Tuesday, March 15, 2005

Economics Lesson No. 5: Where Lies Hope for a Solution?

If you have read the previous Economics Lessons, you may be saying to yourself, "If the US Government has decided that we don't need a measuring standard for our dollar, then that must mean it's not necessary anymore and we're fine without it." Hopefully, I can help you understand how all those academicians and politicians could commit such an egregious error as to declaim that we no longer need a money standard and that gold is an idea whose time has come and gone (a "barbarous relic," I believe was the term of one of the most egregious of them all, John Maynard Keynes.)

It's called ego. Ego has been the Achilles heel of more than one. I might even go so far as to conjecture that it is the downfall of all of us, even me. The sad truth is that our more learned leaders really don't have a clue, but have left their modest common sense at the doorstep of the Hallowed Halls of Power. The price for entering inside those doors is the abandonment their sense of awe and humility. They become so caught up with their image and with the daily rat race of preserving tenure and status and power that they lose the capacity to think straight and forget what it's like to live a normal life.

Take the example of Chairman Greenspan, at the Federal Reserve. From some of the older speeches of this learned gentleman, one can see his vast accumulation of knowledge and innate good judgment; however, the man has changed his tune since he acceded to a position of power. (See my article The God Must Be Crazy at the Tech Central Station website.)

Another example is Professor and Nobel Prizewinner Milton Friedman. Here is someone whose contribution to the field of economics is immeasurable; yet he remains an enigma. On the one hand, he champions such efforts as Hernando de Soto's defense of property rights in Peru (see this web page), and those of Michael Hodges, a sincere, concerned citizen who has spent thousands of hours compiling graphs that you and I can understand, to illustrate the very dangers I've been describing in my posts. At the same time, it is to this same learned Professor that we owe our Federal Reserve's present inflationary policies. Hard to comprehend.



A kind of irrational assurance (hubris) is typical of those who attain positions of status and power - or at least it's the excuse I can find for them; and encouraged by elitists such as these, most central governments today are handing their citizens an inflationary, pyramid-scheme bill of goods. I guess it's "Apres nous, le deluge!" (That was allegedly Louis XV's way of saying, "As long as the despicable masses allow us government officials to get fat and sassy with their money, to hell with them and their progeny!")

If you're asking yourself how things got this way, I'll explain it simply by saying that it is not totally their fault. We the electorate are the ones who have hired the naked emperors as our royalty; they are only doing what comes naturally, i.e. biting into the apple. The real cause of the predicament is our sheepish blind reliance upon frail spirited politicians and defective academic thinking machines as though they were gods, when in fact they are mere human beings just like Adam and the rest of us.

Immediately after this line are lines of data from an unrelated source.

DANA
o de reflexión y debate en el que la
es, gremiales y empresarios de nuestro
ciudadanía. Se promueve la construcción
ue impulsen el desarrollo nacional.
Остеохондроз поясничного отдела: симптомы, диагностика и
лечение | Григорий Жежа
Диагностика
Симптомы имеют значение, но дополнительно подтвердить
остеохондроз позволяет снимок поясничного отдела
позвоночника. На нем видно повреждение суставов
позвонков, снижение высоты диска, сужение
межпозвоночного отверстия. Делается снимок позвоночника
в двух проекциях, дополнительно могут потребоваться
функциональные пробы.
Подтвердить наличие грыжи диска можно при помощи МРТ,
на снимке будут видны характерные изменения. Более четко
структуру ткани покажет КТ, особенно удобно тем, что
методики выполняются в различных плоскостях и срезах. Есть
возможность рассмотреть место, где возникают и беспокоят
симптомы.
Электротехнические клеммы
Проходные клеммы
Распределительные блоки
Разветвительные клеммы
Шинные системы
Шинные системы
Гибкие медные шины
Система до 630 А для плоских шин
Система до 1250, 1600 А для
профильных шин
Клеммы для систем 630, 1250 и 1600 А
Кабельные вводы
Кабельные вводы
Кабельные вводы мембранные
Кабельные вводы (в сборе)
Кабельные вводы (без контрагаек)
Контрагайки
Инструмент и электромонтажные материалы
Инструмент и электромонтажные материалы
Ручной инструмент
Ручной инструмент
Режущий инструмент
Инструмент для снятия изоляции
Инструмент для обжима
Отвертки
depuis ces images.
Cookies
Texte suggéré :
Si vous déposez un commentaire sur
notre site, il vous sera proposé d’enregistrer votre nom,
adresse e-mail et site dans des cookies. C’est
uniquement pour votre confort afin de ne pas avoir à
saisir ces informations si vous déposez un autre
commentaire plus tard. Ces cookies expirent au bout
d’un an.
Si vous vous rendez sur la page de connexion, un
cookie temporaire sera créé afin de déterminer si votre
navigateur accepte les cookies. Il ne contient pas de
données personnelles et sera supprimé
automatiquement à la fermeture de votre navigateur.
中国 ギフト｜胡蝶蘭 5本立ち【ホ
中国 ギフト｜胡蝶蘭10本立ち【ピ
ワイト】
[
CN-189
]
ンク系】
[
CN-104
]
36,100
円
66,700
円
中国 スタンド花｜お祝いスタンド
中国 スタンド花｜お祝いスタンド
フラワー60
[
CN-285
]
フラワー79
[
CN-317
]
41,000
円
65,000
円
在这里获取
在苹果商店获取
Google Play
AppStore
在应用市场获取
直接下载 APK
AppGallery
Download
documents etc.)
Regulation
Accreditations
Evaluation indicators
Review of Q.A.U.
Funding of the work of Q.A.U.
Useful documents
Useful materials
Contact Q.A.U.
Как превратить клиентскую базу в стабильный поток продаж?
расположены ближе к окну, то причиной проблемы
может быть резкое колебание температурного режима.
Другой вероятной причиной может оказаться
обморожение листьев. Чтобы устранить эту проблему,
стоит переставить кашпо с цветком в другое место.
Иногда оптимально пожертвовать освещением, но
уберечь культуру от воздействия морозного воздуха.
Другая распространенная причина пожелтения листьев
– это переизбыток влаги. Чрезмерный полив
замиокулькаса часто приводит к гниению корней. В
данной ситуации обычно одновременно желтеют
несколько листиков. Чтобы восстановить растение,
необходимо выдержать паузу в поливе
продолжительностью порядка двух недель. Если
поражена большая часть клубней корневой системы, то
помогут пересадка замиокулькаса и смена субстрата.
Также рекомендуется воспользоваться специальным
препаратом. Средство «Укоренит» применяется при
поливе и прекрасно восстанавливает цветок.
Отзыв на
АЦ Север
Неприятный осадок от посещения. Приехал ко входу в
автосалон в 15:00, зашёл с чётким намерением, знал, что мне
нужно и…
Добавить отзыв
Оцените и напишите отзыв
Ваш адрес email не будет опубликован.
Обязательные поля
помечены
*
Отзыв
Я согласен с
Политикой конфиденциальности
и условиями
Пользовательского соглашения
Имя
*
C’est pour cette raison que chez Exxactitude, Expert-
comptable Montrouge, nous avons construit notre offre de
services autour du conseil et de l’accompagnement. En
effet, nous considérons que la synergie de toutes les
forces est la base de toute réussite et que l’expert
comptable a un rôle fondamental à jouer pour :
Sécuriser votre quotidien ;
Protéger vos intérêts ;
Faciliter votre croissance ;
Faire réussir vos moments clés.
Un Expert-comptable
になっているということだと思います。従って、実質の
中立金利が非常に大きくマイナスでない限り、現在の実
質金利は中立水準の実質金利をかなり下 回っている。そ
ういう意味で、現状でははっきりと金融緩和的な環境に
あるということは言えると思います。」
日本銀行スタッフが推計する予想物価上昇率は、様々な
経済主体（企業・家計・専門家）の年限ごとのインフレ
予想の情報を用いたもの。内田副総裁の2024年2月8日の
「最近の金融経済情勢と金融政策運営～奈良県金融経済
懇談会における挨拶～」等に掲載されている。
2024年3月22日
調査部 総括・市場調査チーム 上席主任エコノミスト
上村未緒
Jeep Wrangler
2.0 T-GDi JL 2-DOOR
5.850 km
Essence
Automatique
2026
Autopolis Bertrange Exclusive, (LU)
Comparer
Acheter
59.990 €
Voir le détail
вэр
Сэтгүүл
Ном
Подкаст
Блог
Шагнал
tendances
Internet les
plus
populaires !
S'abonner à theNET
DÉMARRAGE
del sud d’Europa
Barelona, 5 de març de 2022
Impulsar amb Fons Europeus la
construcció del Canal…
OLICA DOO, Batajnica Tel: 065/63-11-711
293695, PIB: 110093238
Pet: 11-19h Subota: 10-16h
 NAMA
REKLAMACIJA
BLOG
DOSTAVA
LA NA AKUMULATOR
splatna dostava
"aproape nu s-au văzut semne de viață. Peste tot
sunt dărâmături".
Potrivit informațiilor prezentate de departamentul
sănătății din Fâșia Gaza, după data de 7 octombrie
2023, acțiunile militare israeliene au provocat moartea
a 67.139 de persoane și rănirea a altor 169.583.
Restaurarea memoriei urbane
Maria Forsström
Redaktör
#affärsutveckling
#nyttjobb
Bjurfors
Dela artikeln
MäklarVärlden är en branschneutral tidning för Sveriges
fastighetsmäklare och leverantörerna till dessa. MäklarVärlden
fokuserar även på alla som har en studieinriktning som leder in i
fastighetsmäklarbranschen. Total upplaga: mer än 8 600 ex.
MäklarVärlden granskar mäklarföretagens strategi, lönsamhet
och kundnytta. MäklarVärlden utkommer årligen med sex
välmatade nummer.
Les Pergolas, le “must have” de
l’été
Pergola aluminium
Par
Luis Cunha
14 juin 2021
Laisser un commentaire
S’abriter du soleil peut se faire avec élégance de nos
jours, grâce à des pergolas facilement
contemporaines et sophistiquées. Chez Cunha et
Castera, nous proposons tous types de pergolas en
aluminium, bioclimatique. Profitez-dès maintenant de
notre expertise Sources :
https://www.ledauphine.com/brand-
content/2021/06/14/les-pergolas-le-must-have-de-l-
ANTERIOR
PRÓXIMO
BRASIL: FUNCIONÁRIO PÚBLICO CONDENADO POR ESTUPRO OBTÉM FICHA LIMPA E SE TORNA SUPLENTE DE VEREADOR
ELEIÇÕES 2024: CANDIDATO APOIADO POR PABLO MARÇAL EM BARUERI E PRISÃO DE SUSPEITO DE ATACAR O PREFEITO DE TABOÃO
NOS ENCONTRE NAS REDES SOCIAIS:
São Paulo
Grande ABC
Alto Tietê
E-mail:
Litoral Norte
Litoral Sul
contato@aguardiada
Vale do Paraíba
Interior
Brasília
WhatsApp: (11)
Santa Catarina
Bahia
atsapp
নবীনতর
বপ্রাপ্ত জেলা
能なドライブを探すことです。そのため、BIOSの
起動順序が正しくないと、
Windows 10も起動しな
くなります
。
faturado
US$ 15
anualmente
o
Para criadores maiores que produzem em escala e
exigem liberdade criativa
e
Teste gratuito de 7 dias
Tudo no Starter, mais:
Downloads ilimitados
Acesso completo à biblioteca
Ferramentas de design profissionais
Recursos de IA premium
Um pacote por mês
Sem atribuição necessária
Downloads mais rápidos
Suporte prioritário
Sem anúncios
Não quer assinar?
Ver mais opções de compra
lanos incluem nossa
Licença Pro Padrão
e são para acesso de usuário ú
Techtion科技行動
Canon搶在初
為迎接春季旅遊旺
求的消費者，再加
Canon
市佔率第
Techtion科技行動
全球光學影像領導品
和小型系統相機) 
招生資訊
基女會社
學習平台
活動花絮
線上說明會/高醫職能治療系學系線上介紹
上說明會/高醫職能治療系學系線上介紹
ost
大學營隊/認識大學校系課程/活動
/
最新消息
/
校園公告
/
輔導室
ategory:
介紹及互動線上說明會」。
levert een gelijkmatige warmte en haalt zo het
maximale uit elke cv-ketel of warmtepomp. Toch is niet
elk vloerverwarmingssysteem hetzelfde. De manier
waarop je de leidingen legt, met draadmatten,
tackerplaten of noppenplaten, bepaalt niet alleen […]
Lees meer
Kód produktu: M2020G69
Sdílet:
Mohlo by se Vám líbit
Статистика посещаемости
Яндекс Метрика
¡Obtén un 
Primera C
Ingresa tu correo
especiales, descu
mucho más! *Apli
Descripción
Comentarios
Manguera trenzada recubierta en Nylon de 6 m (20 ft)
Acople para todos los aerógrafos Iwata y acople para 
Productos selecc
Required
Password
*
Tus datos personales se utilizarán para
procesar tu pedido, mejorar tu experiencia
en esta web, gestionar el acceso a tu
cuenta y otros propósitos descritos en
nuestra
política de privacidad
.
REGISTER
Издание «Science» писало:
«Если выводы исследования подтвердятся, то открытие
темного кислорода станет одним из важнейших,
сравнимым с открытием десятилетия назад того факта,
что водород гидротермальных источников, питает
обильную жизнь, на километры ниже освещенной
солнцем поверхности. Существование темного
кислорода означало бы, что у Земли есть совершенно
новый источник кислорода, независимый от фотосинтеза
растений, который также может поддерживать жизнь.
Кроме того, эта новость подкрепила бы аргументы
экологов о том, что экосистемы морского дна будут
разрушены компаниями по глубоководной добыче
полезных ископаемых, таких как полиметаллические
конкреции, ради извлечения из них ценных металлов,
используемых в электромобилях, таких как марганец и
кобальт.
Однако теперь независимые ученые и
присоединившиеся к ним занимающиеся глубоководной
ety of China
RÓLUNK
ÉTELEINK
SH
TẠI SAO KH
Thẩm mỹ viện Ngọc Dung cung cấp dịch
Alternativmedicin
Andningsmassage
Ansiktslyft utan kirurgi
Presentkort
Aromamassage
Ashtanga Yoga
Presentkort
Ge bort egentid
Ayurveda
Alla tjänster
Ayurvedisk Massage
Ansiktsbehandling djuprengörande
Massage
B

I'm hoping against hope that some country somewhere will reinstate sound monetary and banking policy, but they would do so at their own risk in today's competitive climate. The only country that might undertake that risk with relative confidence is the USA, but (1) it would require the collaboration of at least Europe and Asia, and (2) it would jeopardize the existing power structures. Both of these conditions mean it'll probably never happen - unless the house of cards comes crashing down and we have a financial crisis on our hands.

3 Comments:

Blogger Contrary Guy said...

Just discovered your blog, and look forward to more posts in the future... good stuff!

9:39 AM  
Anonymous Anonymous said...

canada will hit 25% federal debt/gdp by 2010 if gdp grows by 5% per annum and debt stays the same - ofcourse this does not incl provincial debt which WILL be growing over the near-term - so that's your virtuous example, but for countries/empires with global heft and global activities (banking, military, shipping, commerce, cultural) there are n ways/needs to spend on, and canada is clearly not in that league.....

10:07 AM  
Anonymous Anonymous said...

This summer while at AIER one of the other visiting fellows and I had this conversation (I'm paraphrasing):

He: What textbook do you use for Macro?
Me: Gwartney & Stroup -- it treats Keynesian Macro briefly just to mention it, but mostly deals with labor markets, monetary policy, fiscal policy, growth, economic freedom, and public choice.
He: What does public choice have to do with Macro?
Me (stunned GMU econ student): Everything? It has everything to do with fiscal policy, which surely has implications for economic freedom and thus, growth. And of course public choice problems exist where monetary policy is concerned.
He: Really? Why should that be? The Fed is independent! There's no conflict of interests when you think about it.
Me: Wow. You should say that to John Wood or Walker Todd. I want to be there when you do.